Fig. 5: The Ser/Thr kinase AATK.

A Peptide-based kinase activity assays were performed with an AATK wt and AATK KD expressing clone pool with doxycycline for 24 h. Computational upstream kinase analysis uncovered the basal kinomic activity profile Ser/Thr kinases. Due to the differential pattern of peptide phosphorylation, an increased activity of certain upstream kinases was predicted and these are represented by a volcano plot. B The significantly over-activated upstream kinases that compare to the activity profile of AATK wt were subjected to STRING analysis (left) [50] and the significantly (FDR = false discovery rate) represented Reactome pathways are displayed (right). Bubbles represent kinases, lines highlight interactions.

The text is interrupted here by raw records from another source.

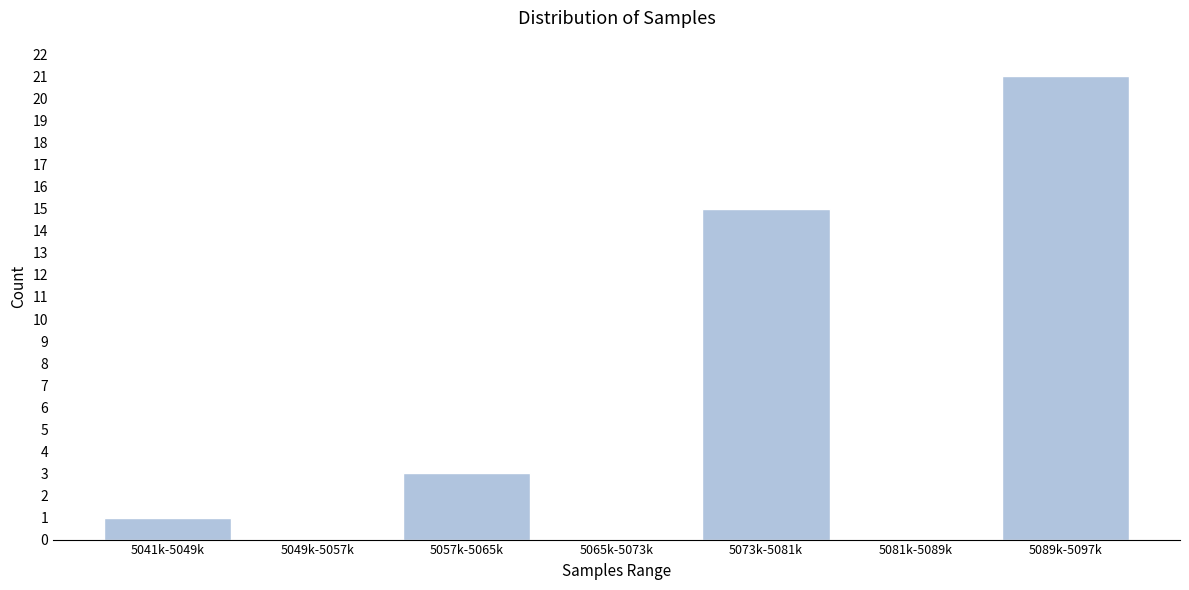

Reading right to left, what are all the values shown in this chart?

5089k-5097k=21	5081k-5089k=0	5073k-5081k=15	5065k-5073k=0	5057k-5065k=3	5049k-5057k=0	5041k-5049k=1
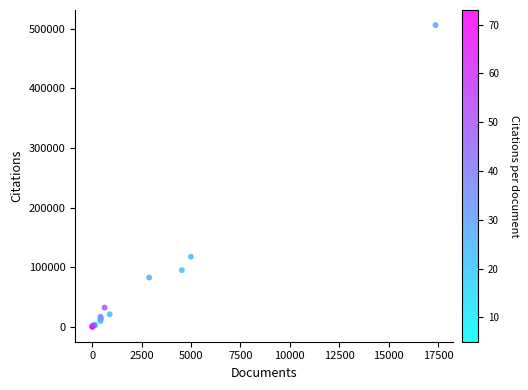

What Y value in the scatter plot is closest to 253117?

117351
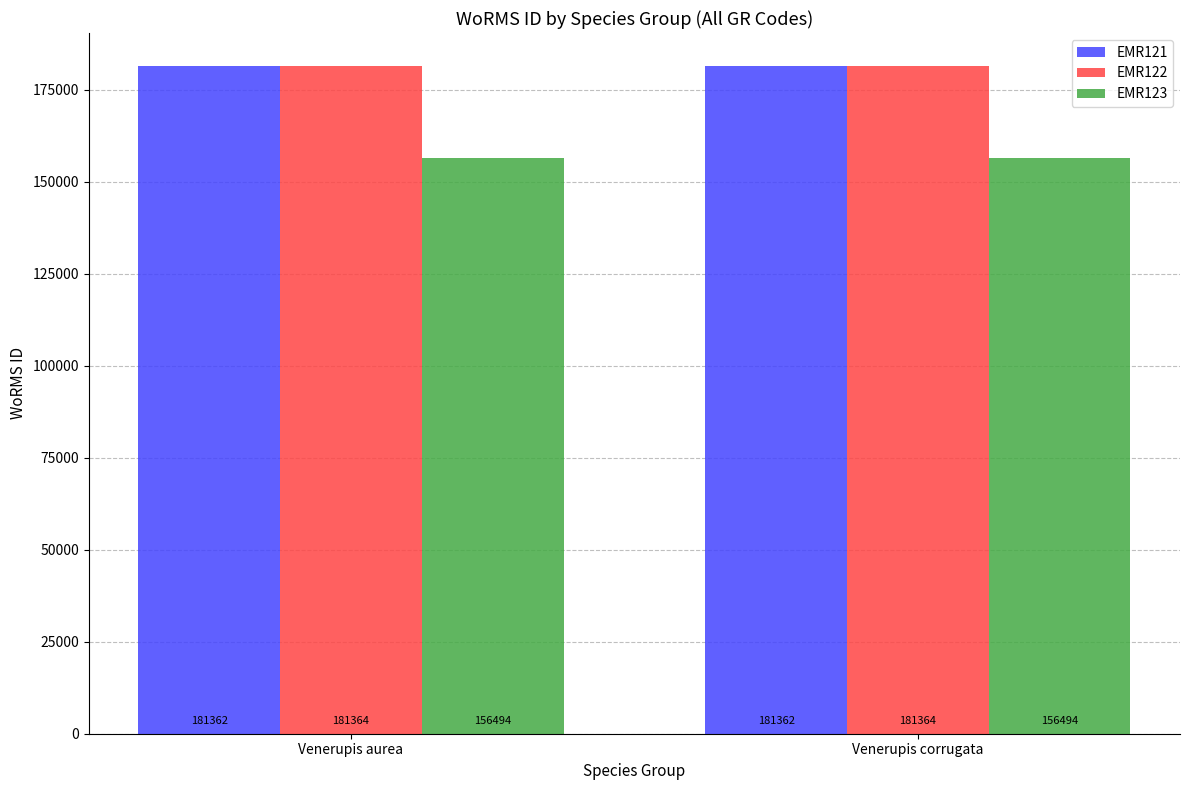

What is the minimum value shown in the chart?

156494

C Lysates of AATK wt or KD expressing clone pools with overexpression of HIPK2-GFP or GFP empty were subjected to immunoblotting. D Input (left) and in vitro kinase assay (right) with immunoprecipitated TP53-GFP added to immunoprecipitated FLAG (empty), AATK wt-FLAG or AATK KD-FLAG to determine the phosphorylation status of TP53 at Ser366. E Cell viability was determined using MTS assay. 24 h post induction of AATK wt or AATK KD expression. MTS absorbance was measured at 490 nm with reference at 650 nm hourly for 4 h. F Via the TREx293 cell system, growth curves of a control clone pool, an AATK wt and an AATK KD expressing clone pool were generated. Cells were grown 4 days and counted every day (displayed as mean of three independent experiments with SD, unpaired two-sided t-test).